GIVEN INFORMATION |
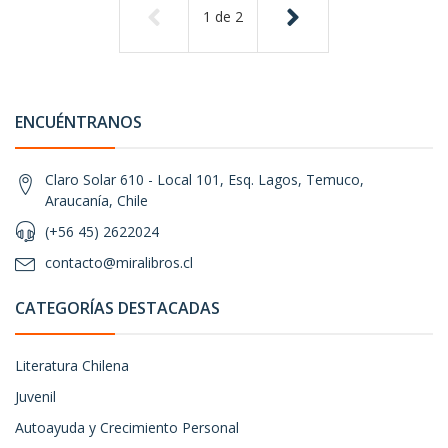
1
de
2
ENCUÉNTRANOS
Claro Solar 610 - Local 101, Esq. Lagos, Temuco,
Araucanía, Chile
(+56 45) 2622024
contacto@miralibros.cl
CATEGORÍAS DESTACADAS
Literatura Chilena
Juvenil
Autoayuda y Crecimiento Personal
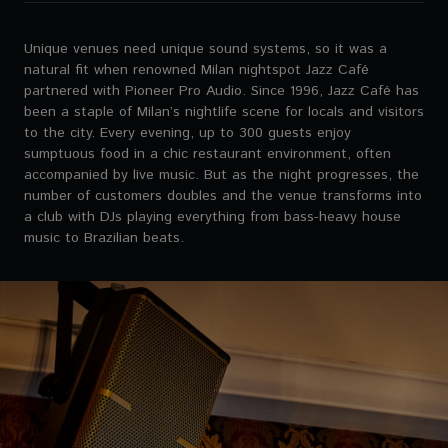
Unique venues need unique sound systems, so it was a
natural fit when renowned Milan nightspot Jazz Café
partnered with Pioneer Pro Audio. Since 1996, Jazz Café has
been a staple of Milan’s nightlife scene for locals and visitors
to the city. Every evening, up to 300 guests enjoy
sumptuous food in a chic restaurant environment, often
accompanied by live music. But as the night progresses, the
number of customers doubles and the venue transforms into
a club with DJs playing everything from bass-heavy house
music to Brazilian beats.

WHAT NEEDS TO BE DONE | Please identify every line in the data above that contains the word "music" and copy each of those lines.

ANSWER TO THIS EXERCISE |
accompanied by live music. But as the night progresses, the
music to Brazilian beats.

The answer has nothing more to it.